Autre piste, la couverture forestière est aujourd’hui un capital susceptible de générer du financement international. Et cela par le biais du mécanisme appelé : REDD (Réduction des Emissions de gaz à Effet de serre issus de la Déforestation et de la Dégradation des Forêts). Cet instrument a été conçu pour lutter contre le réchauffement climatique de la planète ; il est basé sur le principe du « pollueur-payeur ». L’industrie occidentale paye des redevances en fonction du CO² qu’elle rejette dans l’atmosphère. Tandis que les pays d’Afrique perçoivent des subventions, proportionnelles au volume de carbone piégé par leurs forêts. En 2008, par exemple, les forêts du Bassin du Congo ont capturé environ 500 millions de tonnes de CO². A ce titre, la Grande-Bretagne et la Norvège ont versé à la Commission des Forêts d’Afrique Centrale (COMIFAC) la bagatelle de 118 millions €uros, dans le cadre du FFBC. Tout récemment, la CEEAC a encore reçu 30 millions € grâce au mécanisme REDD+. Cette manne n’est pas intarissable et les pays africains ne maîtrisent pas suffisamment la procédure pour l’éligibilité de ces subventions internationales ; contrairement aux pays d’Amérique latine et d’Asie qui sont plus au faîte des réglementions et des mécanismes d’octroi.
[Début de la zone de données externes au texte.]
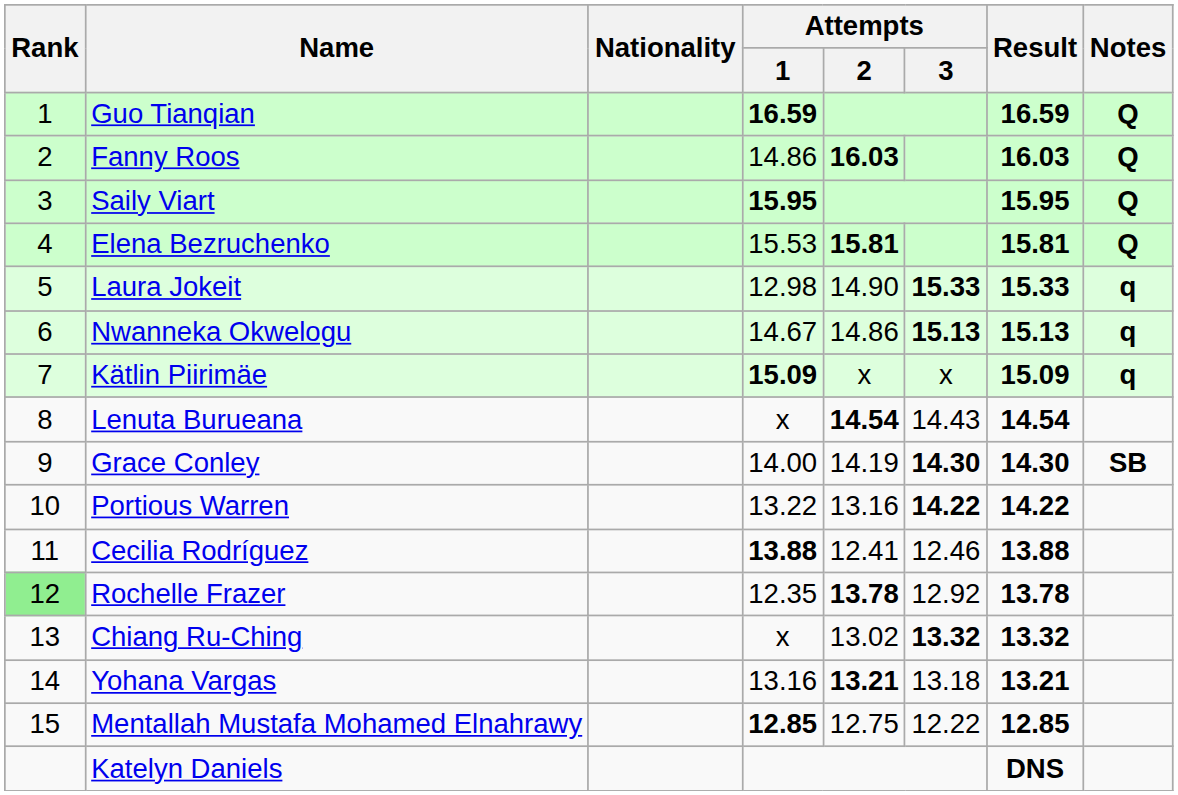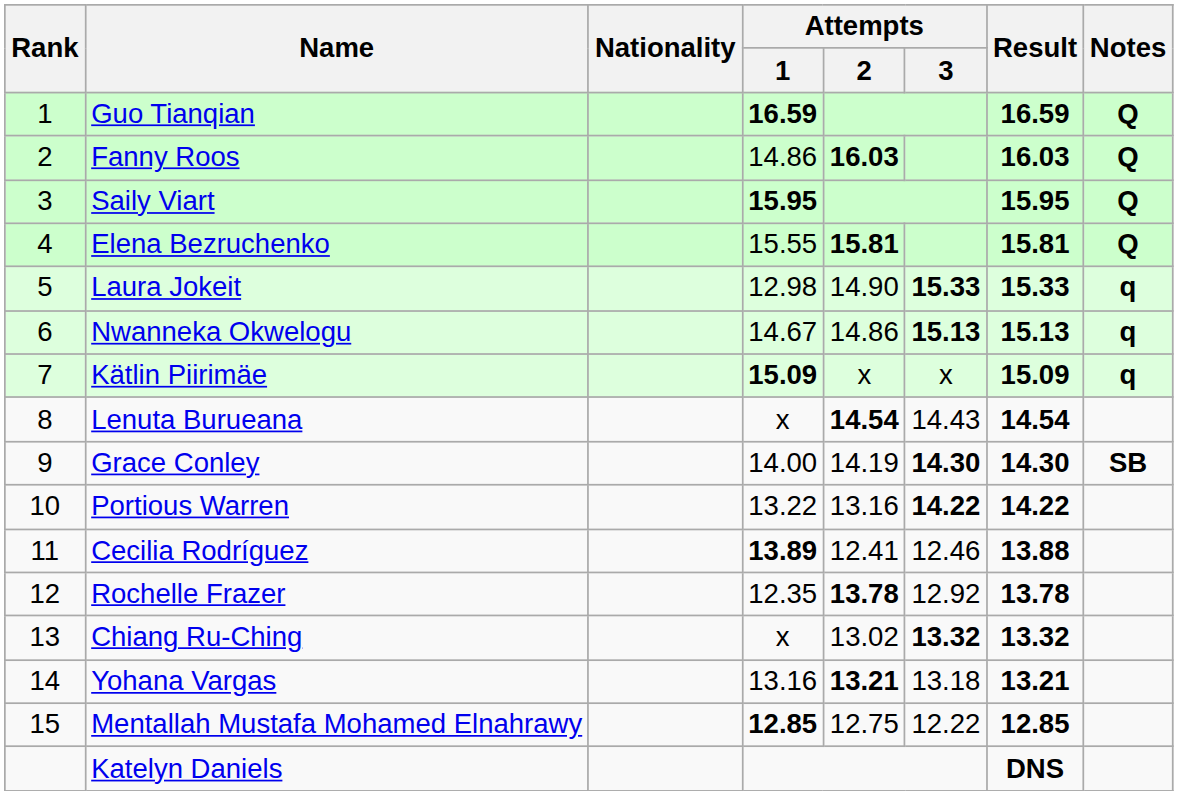Elena Bezruchenko | Attempts / 1: 15.53 -> 15.55
Cecilia Rodríguez | Attempts / 1: 13.88 -> 13.89
Rochelle Frazer | Rank: lightgreen background -> no background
Outre le pétrole, la fée électricité restera, et pour longtemps, le moteur d’un développement économique. D’ailleurs, la plupart des pays d’Afrique fonctionne avec des centrales électriques à base de gasoil, plus ou moins vétustes et très onéreuses. Les recommandations du FIGB préconisent « la démocratisation de l’accès aux équipements solaires ou la construction de station thermo-solaire ». Militer et promouvoir des solutions énergétiques grâce aux ressources renouvelables, pourquoi pas ? Mais cette transition vers une économie « verte » c’est-à-dire moins polluante nécessite des coûts supplémentaires de l’ordre de 25 milliards $ par an pour le continent africain. Elle soulève une autre question : ce surcoût doit-il être supporté par les pays, la BAD ou d’autres institutions internationales.


Sylvestre Didier Mavuenzela, la cheville ouvrière du FIGB

La ville de Pointe-Noire est sans conteste le poumon économique du Congo. Ses matières premières, son accès maritime sont des facteurs favorables à l’implantation des sociétés étrangères dans la pétrochimie. Malgré tout, le tissu industriel peine à s’étoffer ; ce qui provoque un déséquilibre et l’hypertrophie du secteur informel. Car cette industrie ne peut absorber, à elle seule, une main d’œuvre pléthorique. Dans ce contexte, la Chambre de Commerce et de l’Industrie joue un rôle primordial. Elle doit servir d’interface entre tous les acteurs économiques par des actions telles que : la recherche de synergie entre les grandes entreprises et les PME/PMI ; le soutien aux initiatives privées. En d’autres termes, sortir le plus grand nombre hors du secteur informel en mettant en place un « système complet d’accompagnement et de financement des entrepreneurs ». Outre l’accès bancaire, il s’agit également de la formalisation de leur comptabilité, le respect des réglementations, la formation des jeunes.
Et depuis 1999, un homme est à la tête de ce chantier colossal : Sylvestre Didier Mavuenzela qui fut élu et réélu sans discontinuer à la tête de cette Chambre de Commerce ponténégrine. Il milite pour une croissance inclusive qui tend à effacer la dualité africaine des taux de croissance élevés avec un niveau de pauvreté alarmant. Il n’a de cesse d’explorer toutes les pistes. Et parmi elles, le Green Business qui, dit-il, est « un accélérateur - avec l’engagement de chacun à prendre une initiative - pour contribuer au développement des entreprises qui pourront ainsi partager les fruits de la croissance ». Le FIGB est son bébé qu’il voit fièrement grandir ; « un rêve qui, depuis cinq ans, se transforme chaque jour un peu plus en réalité… bien qu’il reconnait que le rythme de transformation mérite d’être accéléré ».